Advanced Strategy #3: Sign up for a rotating set of 0 APR promotional credit card offers.

Not everyone can scrounge up $4000-6000 for their conference travel savings account, especially grad students and starting assistant professors — I certainly didn’t. So here’s another strategy that’s a less ambitious version of the credit card churning approach: Instead of signing up for a series of high-end credit cards with big bonuses, sign up for cards with 0% APR promotional rates. Typically these interest holidays last for about 18 months, so you could cover all of your work-related travel during this period without ruining your monthly budget. Then when the first card’s promotional period runs out, you can sign up for another. If you take this approach, please note five very important cautions:

  1. Make sure if at all possible to sign up for cards without annual fees, or else cancel/downgrade them at the end of the promotional period.
  2. Make absolutely sure you at least pay the minimum payments on these cards each month even during the promotional period, since failing to do so will typically terminate the promotional period and hurt your credit score.
  3. As soon as you get your reimbursement, pay down the credit card by that amount immediately.
  4. Keep in mind that credit card applications will slightly decrease your credit score in the short term, whether you’re approved or not. So I wouldn’t recommend this strategy if you’re about to apply for a mortgage or some other situation where your credit score matters a lot.
  5. I do not recommend using this strategy to cover other expenses except in an absolute emergency. That’s an easy way to dig yourself into a ton of debt. Keep it simple and use this tool only where it’s most beneficial and least harmful, and don’t do it at all if you can’t.

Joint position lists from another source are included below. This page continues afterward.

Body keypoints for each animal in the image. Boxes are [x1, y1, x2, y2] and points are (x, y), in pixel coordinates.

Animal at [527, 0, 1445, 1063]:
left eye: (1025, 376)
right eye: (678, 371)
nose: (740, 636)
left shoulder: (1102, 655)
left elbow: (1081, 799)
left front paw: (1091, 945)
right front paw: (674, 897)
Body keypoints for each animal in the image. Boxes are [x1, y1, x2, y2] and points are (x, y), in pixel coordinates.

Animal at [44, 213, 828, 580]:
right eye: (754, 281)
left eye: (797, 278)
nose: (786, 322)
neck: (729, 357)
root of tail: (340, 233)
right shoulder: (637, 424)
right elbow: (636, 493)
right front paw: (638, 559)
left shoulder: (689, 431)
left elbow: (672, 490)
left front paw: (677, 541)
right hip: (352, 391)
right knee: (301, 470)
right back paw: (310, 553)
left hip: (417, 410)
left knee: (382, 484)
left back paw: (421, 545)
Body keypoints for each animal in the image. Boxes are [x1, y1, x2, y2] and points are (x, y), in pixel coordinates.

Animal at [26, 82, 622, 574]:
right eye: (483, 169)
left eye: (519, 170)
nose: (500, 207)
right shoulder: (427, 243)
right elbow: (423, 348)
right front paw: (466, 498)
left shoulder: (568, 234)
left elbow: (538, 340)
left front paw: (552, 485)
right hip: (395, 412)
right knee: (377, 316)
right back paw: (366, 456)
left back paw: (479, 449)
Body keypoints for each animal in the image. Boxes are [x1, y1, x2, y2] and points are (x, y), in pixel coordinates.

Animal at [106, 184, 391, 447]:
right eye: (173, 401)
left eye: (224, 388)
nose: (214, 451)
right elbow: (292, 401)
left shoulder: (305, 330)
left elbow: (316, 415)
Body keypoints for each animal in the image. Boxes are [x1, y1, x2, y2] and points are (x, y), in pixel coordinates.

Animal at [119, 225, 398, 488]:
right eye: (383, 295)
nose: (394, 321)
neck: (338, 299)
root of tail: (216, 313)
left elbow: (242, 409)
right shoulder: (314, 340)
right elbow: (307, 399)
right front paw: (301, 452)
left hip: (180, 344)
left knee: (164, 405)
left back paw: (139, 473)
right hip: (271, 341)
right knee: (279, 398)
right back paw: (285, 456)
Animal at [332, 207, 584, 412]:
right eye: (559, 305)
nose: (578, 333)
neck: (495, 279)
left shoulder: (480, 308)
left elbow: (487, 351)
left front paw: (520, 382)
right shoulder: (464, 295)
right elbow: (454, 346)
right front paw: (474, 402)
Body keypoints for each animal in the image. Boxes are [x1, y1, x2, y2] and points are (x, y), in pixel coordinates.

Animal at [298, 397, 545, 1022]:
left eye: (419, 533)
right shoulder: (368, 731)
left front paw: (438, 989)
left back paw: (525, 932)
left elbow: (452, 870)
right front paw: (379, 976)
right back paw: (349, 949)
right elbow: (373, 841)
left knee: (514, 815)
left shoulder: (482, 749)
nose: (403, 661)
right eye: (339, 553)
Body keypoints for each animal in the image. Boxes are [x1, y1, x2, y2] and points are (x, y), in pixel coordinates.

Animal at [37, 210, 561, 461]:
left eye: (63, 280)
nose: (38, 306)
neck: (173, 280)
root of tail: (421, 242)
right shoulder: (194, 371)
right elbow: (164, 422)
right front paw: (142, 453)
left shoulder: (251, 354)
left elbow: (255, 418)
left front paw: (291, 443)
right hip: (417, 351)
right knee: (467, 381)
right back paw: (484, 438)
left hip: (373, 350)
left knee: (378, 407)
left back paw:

4. Use your credit card and travel rewards points to fund your personal travel.

Here’s the payoff of strategies 2-4 — you’ll amass a war chest of airline/hotel-specific and flexible credit card points that you can use to fund your personal travel. I’ve paid for most of my non-work travel for years in this way, and honestly currently have more than I can spend. However, remember that you’re paying for these points in annual fees, the risk of interest and late fees, and the threat of accumulating high-interest debt. It’s only worth it to accumulate these points if you avoid these pitfalls.

For those who can avoid those pitfalls, these points can go a long way for your personal travel. I’ve covered most of mine this way for years.

Final Thoughts

A lot of modern living in a period of global pandemics, late stage capitalism, and deteriorating politics comes down to making the best of a Russian doll of nested shitty situations. Your employers should pay upfront for things you need to do your job. Sometimes they do; often they don’t. When they don’t, the strategies above will help you minimize the harm and maximize the benefits to your finances.


*: This isn’t just a matter of inconvenience, either. When I was in graduate school, I had a paper accepted for a prestigious international conference held that year in Asia. I reached out to the graduate school and secured some funds to support part of that travel, and my department committed in writing to funding the rest. Great! So I booked the trip, gave the talk, and came back to the US bearing receipts. In the middle of all of this, the Great Recession hit in full force. When I went to my department for the reimbursement I’d been promised, they flatly told me no, even when I showed them the emails where they’d promised to cover it. “You can’t make blood out of water,” the administrative assistant told me, whatever that means. And look, I get it was the biggest financial crash of the past 90 years, but if you’re balancing your budget on the backs of students acting in good faith and consistent with departmental policies and assurances, you’re just being shitty. And travel reimbursement policies allowed them to do that.